The embodiment comprises the following steps: adjusting the pH of saturated reaction liquid after the reaction of glycine and zinc sulfate to 5, then adjusting the solid-to-liquid ratio to 16%, evaporating and concentrating the saturated reaction liquid under the conditions of evaporation intensity of 0.2 ton/h, pressure of-0.1 MPa and 70 ℃, adding 2 kg of magnesium oxide according to the proportion of 0.0012% of the mass sum of glycine and zinc sulfate when the saturated reaction liquid starts to crystallize, uniformly mixing, simultaneously starting cooling water for circulating cooling, wherein the temperature of the cooling water passing through a cooling water tower and a reaction kettle is 30 ℃, and the cooling time is 4 hours. After centrifugation, the particles are dried by air flow to screen the particle size.
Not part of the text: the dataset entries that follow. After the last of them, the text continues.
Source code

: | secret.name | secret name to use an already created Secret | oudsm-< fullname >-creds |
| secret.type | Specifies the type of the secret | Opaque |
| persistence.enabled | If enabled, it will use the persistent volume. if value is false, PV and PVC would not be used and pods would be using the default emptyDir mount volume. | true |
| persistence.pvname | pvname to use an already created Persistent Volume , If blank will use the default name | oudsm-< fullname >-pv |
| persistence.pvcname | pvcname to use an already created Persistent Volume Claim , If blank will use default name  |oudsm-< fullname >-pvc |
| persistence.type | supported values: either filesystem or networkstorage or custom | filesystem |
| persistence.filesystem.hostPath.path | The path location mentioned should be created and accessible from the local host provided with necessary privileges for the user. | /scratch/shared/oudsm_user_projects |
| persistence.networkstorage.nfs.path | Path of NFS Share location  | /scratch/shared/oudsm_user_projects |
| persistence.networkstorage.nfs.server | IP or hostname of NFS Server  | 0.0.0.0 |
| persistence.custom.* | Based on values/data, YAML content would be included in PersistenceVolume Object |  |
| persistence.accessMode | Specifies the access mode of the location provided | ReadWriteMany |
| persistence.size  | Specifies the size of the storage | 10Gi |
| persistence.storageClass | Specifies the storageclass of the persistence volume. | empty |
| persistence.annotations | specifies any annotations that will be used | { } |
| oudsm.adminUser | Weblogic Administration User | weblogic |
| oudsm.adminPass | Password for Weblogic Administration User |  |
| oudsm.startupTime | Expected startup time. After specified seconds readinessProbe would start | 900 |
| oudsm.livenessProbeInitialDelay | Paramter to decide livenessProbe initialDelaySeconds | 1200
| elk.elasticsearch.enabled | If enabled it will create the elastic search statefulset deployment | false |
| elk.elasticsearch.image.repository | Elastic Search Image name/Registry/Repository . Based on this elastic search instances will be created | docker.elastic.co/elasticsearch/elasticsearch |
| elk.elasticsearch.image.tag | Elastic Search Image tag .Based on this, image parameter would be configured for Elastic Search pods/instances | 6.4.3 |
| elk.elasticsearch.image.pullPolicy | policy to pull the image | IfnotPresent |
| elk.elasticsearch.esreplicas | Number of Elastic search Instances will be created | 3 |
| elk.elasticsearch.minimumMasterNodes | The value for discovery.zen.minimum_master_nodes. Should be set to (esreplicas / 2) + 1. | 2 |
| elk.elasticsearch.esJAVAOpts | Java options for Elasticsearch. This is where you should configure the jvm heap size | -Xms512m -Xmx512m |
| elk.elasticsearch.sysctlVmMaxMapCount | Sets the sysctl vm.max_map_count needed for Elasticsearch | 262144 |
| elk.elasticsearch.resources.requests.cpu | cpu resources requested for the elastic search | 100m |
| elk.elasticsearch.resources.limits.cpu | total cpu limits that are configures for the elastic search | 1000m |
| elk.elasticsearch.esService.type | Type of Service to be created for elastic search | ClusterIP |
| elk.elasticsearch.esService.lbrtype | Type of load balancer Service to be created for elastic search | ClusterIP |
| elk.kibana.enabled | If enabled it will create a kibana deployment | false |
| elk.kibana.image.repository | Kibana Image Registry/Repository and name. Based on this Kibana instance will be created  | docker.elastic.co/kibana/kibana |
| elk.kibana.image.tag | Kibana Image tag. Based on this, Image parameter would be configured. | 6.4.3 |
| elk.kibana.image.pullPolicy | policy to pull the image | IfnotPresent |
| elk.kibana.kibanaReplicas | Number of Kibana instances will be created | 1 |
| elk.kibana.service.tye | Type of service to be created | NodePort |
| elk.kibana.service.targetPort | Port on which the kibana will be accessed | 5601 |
The zinc glycinate crystal prepared by the embodiment has the bulk density of 1.8kg/L and the drying weight loss of 6.7 percent, is loose and not agglomerated as a whole, and has the dissolution rate in water improved by 1.8 times compared with the dissolution rate in water without magnesium oxide.

Claims (5)

1. A preparation method of loose and non-caking feed additive zinc glycinate is characterized by comprising the following steps: adjusting the pH value of a saturated reaction solution obtained after the reaction of glycine and zinc sulfate to 4-5 and the solid-to-liquid ratio of 12-16%, evaporating and concentrating, adding magnesium oxide according to the proportion of 0.0001-0.0012% of the total mass of glycine and zinc sulfate when the saturated reaction solution starts to crystallize, uniformly mixing, starting cooling water for circulating cooling at the temperature of 20-40 ℃, centrifuging, and drying by airflow to obtain the product;

wherein the evaporation intensity during evaporation concentration is 0.2-0.4 ton of water per hour, the pressure during evaporation concentration is-0.1-0.08 MPa, and the temperature during evaporation concentration is 60-90 ℃.

2. The method for preparing the loose and non-caking feed additive zinc glycinate according to the claim 1, wherein the magnesium oxide is added according to the proportion of 0.0008 percent of the sum of the mass of the glycine and the zinc sulfate.

3. A process for the preparation of the loose non-caking feed additive zinc glycinate according to claim 1 or 2, wherein the temperature during the evaporative concentration is 70 ℃.

4. The method for preparing the loose and non-caking feed additive zinc glycinate according to claim 1 or 2, wherein the cooling time is 2-5 hours.

5. The method of claim 4 wherein the temperature of the recirculating cooling is 30 ℃ and the cooling time is 4 hours.